Ich schmeiße die Einkäufe auf den Tresen und lasse mich selber mit dem Rücken auf eines der Sofas fallen, die diesem Ort etwas gemütliches verleihen. Das hier ist nicht meine erste Bar, die ich zur Tarnung vor den Menschen eröffnet habe und es wird sicher nicht meine letzte sein, aber es ist mir die liebste. 

Es gibt für jede Stadt mehrere Richter, die ihr zugeteilt sind, immerhin stirbt täglich nicht nur ein Mensch und das beobachten an sich dauert auch, wie bei Jungkook, meist mehrere Wochen. Die Menschen, deren Namen wir erhalten, sterben nicht sofort, wir wissen nicht wann sie es tun, nur dass sie es irgendwann werden. 

Bereits seitdem Abschluss meiner Ausbildung lebe ich in dieser Stadt und richte über ihre Menschen. Ich verweile manchmal nur einige Wochen an einem Ort, weil mich der nächste Name zum Beispiel ans andere Ende Seouls verschlägt, aber es kann auch sein, dass ich über mehrere Jahre hinweg an einem bleibe. 

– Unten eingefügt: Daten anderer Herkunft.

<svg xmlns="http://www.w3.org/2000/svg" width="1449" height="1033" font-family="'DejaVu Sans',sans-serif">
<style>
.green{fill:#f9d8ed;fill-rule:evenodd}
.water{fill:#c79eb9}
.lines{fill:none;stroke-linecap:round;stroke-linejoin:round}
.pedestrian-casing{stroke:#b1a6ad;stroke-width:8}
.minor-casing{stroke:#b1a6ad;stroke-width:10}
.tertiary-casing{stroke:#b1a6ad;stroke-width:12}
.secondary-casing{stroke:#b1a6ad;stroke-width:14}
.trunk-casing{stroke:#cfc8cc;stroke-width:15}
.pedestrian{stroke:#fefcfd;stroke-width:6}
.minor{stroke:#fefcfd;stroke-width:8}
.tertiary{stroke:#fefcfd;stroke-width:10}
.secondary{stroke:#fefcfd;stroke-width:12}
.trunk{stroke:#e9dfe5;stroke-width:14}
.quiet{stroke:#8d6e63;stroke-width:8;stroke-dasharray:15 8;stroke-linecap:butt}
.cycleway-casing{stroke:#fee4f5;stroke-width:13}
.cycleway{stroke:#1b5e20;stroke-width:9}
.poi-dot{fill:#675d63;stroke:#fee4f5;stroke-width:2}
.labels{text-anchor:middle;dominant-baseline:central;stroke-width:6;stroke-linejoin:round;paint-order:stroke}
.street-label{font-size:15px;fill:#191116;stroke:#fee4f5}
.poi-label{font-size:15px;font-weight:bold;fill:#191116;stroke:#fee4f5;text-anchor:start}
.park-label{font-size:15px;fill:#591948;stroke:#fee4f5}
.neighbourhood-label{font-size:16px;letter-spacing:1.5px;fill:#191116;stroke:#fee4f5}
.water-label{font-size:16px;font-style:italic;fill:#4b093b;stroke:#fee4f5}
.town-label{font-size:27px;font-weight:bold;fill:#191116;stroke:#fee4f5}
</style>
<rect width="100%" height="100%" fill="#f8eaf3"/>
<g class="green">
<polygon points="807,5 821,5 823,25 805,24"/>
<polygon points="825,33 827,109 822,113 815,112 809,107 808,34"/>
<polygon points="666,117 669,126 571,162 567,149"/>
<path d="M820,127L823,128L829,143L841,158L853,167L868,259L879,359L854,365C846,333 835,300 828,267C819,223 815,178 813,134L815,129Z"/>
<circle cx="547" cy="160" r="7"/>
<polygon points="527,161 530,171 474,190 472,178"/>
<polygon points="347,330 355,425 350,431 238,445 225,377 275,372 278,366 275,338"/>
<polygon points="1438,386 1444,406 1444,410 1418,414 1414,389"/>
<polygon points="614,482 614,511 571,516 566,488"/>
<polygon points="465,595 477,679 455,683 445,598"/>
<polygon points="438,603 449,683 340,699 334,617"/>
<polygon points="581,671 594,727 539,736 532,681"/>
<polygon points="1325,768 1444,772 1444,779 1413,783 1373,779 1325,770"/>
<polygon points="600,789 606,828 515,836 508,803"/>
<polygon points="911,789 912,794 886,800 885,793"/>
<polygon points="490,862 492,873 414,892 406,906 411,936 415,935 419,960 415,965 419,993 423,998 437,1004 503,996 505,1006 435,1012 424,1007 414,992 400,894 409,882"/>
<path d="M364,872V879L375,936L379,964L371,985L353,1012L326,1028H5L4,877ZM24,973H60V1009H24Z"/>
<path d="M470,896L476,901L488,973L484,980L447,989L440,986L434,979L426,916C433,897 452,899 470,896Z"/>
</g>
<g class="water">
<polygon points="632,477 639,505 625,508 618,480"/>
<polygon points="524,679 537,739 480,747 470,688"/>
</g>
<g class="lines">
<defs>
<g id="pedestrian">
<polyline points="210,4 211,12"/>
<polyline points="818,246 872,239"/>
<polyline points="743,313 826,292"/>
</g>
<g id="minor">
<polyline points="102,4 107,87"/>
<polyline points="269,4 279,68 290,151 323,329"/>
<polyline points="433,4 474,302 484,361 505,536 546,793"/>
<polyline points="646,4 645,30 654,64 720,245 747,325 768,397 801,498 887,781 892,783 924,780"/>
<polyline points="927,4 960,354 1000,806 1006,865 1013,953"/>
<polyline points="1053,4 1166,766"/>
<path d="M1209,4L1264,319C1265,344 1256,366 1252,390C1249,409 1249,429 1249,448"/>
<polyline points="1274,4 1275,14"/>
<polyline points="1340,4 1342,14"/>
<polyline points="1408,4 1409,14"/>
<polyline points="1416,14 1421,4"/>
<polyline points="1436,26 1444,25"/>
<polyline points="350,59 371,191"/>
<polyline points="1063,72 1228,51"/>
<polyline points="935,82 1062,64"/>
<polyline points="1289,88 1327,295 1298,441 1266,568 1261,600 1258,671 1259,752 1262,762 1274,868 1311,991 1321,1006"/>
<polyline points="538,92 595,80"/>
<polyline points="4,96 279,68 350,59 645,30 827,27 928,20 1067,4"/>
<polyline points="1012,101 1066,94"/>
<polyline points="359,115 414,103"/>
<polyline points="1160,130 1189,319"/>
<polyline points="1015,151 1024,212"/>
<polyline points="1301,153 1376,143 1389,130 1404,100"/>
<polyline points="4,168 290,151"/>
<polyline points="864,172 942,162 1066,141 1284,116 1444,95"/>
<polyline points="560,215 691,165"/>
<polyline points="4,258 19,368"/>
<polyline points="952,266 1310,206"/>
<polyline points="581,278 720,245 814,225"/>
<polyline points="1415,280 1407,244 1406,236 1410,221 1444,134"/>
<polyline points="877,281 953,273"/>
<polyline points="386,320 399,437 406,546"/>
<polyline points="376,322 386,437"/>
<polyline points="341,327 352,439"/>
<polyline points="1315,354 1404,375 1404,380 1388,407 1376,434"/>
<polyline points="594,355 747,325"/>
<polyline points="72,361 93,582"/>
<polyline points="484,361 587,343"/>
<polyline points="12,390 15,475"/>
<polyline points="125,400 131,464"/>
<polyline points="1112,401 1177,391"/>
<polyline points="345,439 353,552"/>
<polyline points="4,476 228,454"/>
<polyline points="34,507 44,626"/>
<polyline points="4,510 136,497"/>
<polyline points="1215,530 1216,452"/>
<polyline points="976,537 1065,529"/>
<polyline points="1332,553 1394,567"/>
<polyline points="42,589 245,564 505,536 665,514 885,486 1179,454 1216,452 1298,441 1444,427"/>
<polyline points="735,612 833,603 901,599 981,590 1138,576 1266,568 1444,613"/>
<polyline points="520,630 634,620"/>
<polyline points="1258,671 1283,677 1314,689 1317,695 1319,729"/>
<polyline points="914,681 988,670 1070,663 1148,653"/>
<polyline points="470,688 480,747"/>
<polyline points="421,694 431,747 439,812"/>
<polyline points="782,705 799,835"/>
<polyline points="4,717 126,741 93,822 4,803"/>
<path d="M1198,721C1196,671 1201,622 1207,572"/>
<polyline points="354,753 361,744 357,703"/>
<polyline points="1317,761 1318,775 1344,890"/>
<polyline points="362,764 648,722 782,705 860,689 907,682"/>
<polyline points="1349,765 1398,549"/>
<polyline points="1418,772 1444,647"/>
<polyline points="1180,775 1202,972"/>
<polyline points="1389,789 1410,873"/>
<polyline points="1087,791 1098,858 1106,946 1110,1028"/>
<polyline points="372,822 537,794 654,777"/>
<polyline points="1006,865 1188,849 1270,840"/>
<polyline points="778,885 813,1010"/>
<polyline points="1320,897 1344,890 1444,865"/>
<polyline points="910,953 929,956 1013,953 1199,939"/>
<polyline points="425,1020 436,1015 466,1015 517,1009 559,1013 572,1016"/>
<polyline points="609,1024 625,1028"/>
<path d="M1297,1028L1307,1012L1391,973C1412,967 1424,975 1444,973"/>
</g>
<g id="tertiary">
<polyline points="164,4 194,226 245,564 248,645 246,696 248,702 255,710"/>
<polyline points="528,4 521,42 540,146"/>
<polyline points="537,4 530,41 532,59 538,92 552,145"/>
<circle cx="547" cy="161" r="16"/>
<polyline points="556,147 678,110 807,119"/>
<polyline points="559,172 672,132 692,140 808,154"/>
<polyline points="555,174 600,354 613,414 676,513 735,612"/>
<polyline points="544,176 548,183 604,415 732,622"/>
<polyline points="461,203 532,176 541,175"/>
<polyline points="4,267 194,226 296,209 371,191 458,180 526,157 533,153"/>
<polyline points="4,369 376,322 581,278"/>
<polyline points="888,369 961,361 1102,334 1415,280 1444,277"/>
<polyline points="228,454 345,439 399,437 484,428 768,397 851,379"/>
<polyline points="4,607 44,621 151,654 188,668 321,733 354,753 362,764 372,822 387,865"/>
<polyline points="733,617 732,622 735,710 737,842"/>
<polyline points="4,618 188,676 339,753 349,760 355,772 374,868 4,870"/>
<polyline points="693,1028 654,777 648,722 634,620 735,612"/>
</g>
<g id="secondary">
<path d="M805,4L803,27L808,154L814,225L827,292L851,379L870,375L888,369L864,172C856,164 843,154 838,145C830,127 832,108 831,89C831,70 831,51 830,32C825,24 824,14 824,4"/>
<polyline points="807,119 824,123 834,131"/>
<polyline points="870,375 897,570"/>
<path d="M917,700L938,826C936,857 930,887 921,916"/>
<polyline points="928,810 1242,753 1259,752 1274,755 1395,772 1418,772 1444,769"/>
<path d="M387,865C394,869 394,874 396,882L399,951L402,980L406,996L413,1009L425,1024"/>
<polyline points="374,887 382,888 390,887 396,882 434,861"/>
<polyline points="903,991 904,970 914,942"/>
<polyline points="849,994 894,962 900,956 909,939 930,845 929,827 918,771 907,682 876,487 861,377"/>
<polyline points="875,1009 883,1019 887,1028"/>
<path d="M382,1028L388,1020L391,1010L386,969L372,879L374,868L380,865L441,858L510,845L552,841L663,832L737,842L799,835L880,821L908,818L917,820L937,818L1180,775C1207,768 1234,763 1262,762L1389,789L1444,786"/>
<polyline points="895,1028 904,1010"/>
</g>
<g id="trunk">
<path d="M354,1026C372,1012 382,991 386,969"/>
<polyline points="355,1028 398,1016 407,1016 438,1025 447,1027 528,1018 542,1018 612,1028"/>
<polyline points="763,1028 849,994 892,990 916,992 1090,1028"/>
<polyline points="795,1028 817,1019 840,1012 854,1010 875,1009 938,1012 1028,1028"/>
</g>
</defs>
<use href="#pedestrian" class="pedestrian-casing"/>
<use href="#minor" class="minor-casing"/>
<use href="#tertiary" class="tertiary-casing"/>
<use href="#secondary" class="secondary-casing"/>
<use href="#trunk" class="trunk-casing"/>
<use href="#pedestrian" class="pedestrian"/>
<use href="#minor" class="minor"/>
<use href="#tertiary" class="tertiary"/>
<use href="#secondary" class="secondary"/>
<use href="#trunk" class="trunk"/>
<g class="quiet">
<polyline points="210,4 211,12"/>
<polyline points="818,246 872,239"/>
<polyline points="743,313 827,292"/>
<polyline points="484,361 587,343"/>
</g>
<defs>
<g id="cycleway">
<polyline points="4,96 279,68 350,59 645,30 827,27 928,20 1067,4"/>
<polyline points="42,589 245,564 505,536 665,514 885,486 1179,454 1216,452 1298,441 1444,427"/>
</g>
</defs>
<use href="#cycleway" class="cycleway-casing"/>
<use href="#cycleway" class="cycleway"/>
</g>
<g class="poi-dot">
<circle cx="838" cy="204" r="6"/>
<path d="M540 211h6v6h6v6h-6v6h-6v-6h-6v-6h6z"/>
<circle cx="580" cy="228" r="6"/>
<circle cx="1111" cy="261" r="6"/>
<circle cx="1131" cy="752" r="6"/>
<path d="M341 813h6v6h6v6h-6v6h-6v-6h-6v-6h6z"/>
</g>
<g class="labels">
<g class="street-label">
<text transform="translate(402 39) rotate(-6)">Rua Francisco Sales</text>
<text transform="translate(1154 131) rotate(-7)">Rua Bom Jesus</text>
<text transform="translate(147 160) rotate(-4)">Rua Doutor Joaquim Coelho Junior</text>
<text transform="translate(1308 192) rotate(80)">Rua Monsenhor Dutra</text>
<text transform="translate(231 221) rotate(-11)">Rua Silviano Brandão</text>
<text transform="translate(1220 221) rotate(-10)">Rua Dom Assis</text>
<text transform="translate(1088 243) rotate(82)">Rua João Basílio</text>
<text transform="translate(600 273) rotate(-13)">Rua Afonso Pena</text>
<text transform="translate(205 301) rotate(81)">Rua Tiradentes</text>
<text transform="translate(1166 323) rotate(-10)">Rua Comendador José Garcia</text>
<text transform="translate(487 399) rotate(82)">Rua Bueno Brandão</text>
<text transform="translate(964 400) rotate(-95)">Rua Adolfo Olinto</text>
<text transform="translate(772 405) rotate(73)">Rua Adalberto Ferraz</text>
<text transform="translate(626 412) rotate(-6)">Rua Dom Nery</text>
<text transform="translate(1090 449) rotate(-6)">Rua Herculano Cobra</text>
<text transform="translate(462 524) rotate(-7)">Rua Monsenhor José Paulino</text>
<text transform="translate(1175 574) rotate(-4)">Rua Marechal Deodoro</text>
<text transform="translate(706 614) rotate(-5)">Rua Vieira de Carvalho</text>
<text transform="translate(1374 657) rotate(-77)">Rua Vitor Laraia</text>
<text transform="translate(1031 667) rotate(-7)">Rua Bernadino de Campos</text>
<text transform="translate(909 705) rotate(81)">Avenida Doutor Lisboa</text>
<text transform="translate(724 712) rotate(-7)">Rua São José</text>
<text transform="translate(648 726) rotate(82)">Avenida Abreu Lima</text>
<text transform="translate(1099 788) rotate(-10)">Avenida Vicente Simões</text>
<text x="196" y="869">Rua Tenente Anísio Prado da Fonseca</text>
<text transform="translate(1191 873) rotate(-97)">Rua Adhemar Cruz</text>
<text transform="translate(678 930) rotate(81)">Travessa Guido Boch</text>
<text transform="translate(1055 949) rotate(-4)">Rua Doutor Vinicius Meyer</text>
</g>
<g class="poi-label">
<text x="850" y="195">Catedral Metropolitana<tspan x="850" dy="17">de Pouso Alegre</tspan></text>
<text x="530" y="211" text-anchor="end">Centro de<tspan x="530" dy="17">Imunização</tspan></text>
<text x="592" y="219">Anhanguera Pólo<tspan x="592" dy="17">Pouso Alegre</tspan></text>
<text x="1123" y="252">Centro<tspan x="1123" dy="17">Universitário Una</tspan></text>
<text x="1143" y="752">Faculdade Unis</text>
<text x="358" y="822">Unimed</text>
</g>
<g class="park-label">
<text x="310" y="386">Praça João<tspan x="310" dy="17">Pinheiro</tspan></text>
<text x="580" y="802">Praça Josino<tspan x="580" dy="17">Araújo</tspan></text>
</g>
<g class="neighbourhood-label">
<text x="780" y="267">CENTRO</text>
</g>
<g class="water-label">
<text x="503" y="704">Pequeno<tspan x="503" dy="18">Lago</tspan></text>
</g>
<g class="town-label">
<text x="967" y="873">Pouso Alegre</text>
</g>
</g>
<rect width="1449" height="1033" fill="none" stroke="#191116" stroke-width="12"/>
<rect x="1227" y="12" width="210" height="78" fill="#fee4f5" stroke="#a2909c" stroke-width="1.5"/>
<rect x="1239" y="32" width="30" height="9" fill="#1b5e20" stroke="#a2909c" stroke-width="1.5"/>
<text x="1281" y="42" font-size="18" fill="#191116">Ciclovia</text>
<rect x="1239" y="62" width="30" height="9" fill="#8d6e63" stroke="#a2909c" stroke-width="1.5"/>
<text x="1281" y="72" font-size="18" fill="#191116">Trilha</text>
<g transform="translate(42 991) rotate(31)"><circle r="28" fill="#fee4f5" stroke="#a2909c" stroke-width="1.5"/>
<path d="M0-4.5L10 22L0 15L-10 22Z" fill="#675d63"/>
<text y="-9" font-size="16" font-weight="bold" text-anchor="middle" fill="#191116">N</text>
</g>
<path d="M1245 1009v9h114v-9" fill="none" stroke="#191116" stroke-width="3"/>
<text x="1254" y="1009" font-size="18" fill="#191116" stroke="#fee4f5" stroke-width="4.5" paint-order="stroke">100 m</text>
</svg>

Ich bin nicht zum ersten mal an diesem Ort, in all den Jahren meiner Existenz wäre das auch eher verwunderlich, aber es ist das erste mal hier das es sich anfühlt als wäre ich angekommen in dieser Welt. Die Menschen sagen mir nicht wirklich zu, sie sind überall gleich, genau sowie die Geschäfte, aber dennoch gibt es hier irgendetwas, was mich dazu anregt darüber nachzudenken, wie es wohl wäre für immer hier zu bleiben. Wie es wohl wäre, ein Mensch zu sein. 

Zum Glück können die Götter nicht in meinen Kopf blicken und vor allem Atropos nicht. Wir sollten nicht darüber nachdenken wie es ist ein Mensch zu sein, wir sollten kein Mitgefühl mit ihnen verspüren, wenn sie wüsste das ich es tue, würde sie mich meines Amtes entheben und mir damit den Grund zu existieren nehmen. Ich würde sterben.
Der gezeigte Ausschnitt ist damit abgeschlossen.